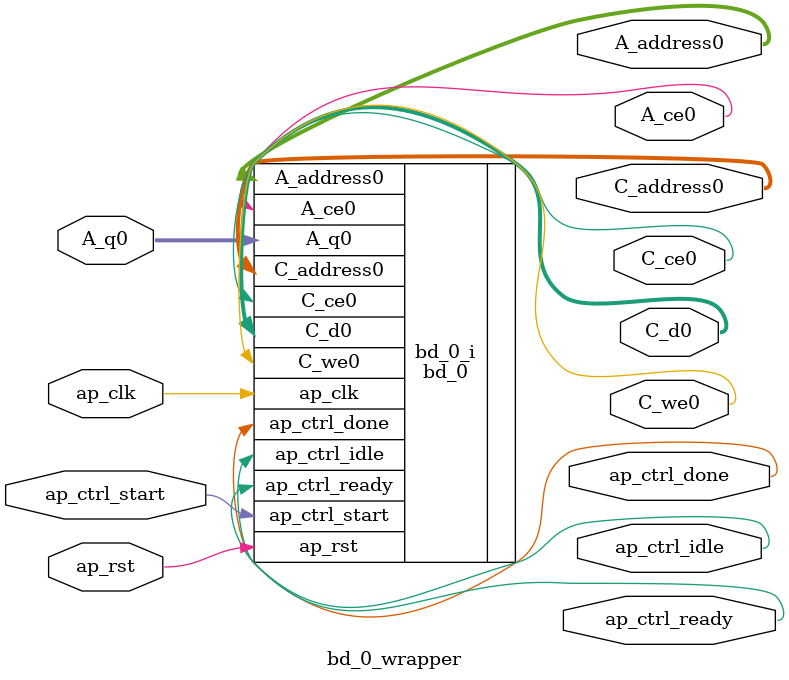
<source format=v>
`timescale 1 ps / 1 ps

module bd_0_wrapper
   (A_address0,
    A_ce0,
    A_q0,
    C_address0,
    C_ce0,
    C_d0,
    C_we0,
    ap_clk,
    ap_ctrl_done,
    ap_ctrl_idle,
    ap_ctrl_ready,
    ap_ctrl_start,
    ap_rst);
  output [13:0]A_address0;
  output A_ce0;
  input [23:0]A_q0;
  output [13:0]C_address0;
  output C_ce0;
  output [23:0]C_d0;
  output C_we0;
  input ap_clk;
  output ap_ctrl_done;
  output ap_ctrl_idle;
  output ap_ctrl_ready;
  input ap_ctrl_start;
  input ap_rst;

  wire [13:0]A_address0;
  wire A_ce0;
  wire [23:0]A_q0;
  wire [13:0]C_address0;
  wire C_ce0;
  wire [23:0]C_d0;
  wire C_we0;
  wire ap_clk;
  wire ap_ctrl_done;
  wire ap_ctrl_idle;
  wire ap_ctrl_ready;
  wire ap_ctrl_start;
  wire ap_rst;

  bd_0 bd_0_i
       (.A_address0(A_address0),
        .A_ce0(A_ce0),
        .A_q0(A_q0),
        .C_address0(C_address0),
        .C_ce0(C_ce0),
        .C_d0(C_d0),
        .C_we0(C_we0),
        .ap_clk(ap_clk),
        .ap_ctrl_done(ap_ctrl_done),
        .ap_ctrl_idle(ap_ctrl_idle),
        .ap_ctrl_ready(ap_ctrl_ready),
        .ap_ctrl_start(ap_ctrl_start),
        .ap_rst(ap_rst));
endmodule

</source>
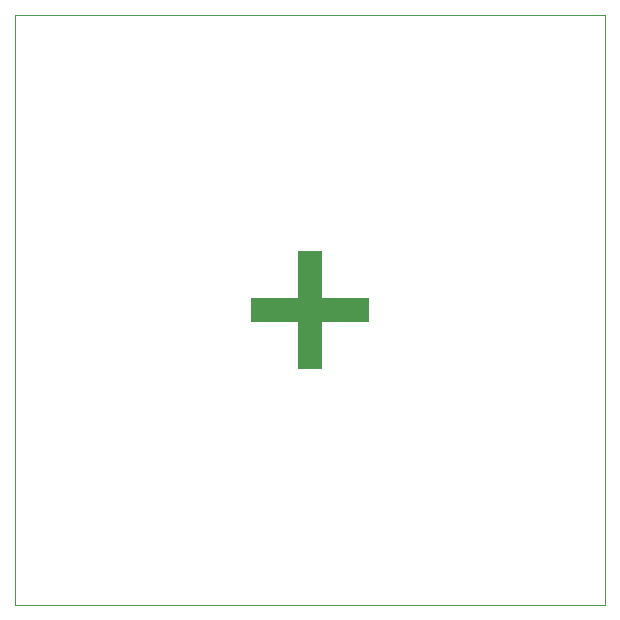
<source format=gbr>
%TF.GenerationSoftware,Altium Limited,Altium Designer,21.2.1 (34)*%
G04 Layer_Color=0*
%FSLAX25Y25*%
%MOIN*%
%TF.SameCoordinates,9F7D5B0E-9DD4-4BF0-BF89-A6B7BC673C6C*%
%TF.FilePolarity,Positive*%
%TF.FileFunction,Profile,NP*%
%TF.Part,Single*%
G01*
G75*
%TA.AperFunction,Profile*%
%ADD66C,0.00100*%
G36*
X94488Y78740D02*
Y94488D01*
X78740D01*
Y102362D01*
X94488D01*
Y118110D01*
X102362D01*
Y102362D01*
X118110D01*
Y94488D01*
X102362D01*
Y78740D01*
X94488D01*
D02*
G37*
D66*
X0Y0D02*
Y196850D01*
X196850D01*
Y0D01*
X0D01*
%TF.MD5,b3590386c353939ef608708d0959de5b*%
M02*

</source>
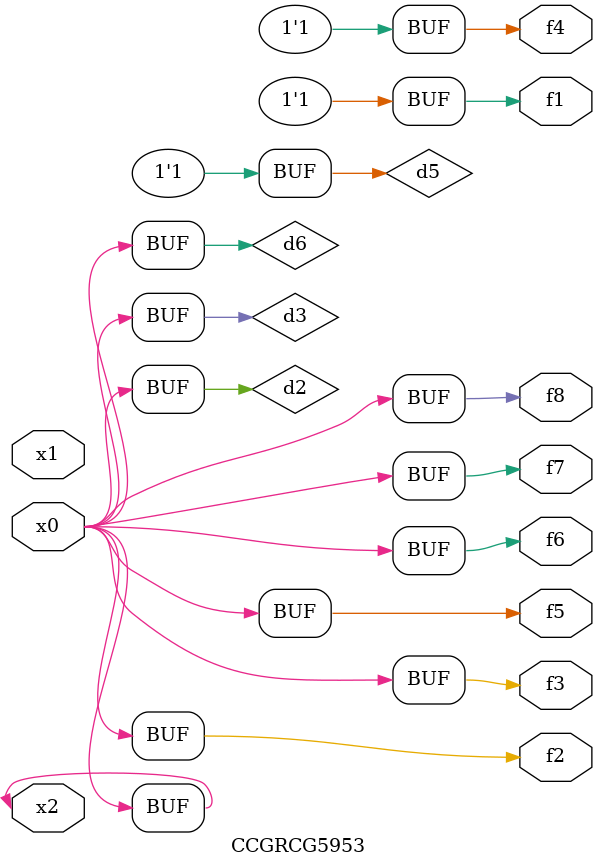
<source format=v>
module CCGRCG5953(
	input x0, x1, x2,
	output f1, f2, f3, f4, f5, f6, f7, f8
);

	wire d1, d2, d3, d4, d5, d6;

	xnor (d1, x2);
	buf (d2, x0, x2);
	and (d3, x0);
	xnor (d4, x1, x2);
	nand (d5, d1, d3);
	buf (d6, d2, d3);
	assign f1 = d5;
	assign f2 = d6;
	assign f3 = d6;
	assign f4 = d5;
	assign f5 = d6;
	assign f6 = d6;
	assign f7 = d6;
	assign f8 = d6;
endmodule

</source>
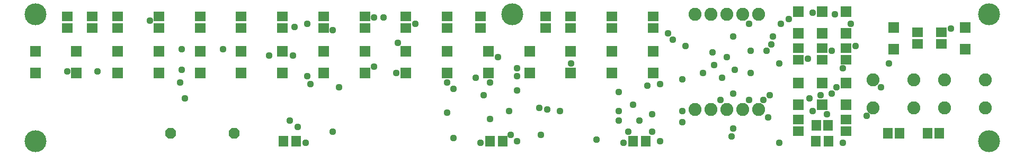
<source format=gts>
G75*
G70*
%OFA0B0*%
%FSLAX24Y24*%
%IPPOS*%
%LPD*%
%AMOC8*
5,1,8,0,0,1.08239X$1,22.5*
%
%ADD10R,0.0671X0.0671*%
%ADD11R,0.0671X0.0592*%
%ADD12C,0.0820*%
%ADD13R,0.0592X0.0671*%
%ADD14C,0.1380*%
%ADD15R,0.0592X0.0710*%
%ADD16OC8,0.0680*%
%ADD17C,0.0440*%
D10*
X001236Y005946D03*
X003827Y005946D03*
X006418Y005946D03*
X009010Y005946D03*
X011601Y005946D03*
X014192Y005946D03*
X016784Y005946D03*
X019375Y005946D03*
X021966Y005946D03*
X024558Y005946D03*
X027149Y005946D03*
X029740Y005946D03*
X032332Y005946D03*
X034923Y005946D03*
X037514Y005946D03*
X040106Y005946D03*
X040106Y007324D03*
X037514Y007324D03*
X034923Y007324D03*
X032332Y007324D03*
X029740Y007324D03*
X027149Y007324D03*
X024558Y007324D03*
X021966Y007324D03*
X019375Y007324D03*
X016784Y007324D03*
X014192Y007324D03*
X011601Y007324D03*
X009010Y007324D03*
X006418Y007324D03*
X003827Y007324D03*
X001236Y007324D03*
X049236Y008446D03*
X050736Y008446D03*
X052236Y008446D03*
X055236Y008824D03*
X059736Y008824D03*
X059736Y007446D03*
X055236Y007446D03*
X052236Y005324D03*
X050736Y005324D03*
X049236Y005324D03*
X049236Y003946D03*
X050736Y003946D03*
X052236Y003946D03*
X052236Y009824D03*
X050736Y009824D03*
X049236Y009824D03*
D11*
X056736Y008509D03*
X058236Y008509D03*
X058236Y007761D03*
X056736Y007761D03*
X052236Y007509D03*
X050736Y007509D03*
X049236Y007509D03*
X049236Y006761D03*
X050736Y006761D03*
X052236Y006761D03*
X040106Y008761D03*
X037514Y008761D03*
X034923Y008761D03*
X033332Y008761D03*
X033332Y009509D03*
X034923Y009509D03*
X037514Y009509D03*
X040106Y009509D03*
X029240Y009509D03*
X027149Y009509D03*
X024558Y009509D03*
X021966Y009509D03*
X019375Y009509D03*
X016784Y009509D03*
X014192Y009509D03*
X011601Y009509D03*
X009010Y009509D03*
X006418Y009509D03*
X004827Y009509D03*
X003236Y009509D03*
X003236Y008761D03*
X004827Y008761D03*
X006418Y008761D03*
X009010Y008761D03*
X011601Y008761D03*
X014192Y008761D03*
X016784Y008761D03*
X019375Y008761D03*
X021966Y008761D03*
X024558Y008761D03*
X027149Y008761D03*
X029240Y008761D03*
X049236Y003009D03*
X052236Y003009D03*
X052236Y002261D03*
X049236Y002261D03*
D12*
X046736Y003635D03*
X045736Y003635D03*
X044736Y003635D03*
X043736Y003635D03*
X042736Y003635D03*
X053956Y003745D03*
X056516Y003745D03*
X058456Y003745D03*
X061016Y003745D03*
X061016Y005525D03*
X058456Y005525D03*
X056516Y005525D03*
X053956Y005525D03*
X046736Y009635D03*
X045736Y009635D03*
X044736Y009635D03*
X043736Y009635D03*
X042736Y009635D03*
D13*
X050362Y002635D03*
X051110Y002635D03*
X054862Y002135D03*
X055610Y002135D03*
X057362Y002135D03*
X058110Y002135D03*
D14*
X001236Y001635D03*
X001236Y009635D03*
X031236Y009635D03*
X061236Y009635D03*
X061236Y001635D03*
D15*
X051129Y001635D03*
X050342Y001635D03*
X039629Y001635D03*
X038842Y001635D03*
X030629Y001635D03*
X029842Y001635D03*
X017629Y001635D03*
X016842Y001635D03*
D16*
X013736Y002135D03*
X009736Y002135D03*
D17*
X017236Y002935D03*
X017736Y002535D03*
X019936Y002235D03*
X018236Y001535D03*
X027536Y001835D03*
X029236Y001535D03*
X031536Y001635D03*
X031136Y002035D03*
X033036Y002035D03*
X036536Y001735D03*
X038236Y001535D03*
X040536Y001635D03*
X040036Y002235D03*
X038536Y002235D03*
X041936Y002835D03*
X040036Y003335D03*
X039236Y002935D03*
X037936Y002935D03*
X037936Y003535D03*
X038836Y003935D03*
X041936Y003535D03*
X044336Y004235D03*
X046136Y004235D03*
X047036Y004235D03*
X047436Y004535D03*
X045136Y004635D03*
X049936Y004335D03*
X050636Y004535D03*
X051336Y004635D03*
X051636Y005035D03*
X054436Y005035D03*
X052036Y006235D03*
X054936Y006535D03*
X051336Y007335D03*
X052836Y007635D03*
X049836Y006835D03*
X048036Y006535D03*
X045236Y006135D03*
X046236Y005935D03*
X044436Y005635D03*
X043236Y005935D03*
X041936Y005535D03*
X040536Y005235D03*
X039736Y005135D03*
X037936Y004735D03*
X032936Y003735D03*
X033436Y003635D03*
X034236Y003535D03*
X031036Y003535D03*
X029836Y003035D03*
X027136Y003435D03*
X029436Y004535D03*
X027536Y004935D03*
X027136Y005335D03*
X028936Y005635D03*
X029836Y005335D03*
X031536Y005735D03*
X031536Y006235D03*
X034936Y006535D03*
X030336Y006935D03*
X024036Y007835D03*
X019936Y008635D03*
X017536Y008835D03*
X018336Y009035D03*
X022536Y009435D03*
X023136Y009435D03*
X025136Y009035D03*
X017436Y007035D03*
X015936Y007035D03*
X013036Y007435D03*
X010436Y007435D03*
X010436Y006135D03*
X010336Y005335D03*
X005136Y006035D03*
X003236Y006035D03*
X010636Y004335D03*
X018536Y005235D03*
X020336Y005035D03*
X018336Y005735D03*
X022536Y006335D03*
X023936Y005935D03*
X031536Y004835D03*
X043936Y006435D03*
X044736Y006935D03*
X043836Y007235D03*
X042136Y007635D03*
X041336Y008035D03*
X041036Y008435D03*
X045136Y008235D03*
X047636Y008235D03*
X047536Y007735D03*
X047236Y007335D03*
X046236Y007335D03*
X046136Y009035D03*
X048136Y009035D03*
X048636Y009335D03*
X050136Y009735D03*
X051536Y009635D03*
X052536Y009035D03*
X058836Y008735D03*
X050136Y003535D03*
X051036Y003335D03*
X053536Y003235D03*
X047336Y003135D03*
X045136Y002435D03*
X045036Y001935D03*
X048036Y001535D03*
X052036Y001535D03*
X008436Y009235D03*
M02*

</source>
━━━━━━
**INSTRUCTIONS TO FOLLOW:** In the listing above, start at the line with "X019375Y008761D03*", go on through the line with "X033036Y002035D03*", and copy each of those lines exactly; leave out all the rest.

**ANSWER TO THIS TASK:**
X019375Y008761D03*
X021966Y008761D03*
X024558Y008761D03*
X027149Y008761D03*
X029240Y008761D03*
X049236Y003009D03*
X052236Y003009D03*
X052236Y002261D03*
X049236Y002261D03*
D12*
X046736Y003635D03*
X045736Y003635D03*
X044736Y003635D03*
X043736Y003635D03*
X042736Y003635D03*
X053956Y003745D03*
X056516Y003745D03*
X058456Y003745D03*
X061016Y003745D03*
X061016Y005525D03*
X058456Y005525D03*
X056516Y005525D03*
X053956Y005525D03*
X046736Y009635D03*
X045736Y009635D03*
X044736Y009635D03*
X043736Y009635D03*
X042736Y009635D03*
D13*
X050362Y002635D03*
X051110Y002635D03*
X054862Y002135D03*
X055610Y002135D03*
X057362Y002135D03*
X058110Y002135D03*
D14*
X001236Y001635D03*
X001236Y009635D03*
X031236Y009635D03*
X061236Y009635D03*
X061236Y001635D03*
D15*
X051129Y001635D03*
X050342Y001635D03*
X039629Y001635D03*
X038842Y001635D03*
X030629Y001635D03*
X029842Y001635D03*
X017629Y001635D03*
X016842Y001635D03*
D16*
X013736Y002135D03*
X009736Y002135D03*
D17*
X017236Y002935D03*
X017736Y002535D03*
X019936Y002235D03*
X018236Y001535D03*
X027536Y001835D03*
X029236Y001535D03*
X031536Y001635D03*
X031136Y002035D03*
X033036Y002035D03*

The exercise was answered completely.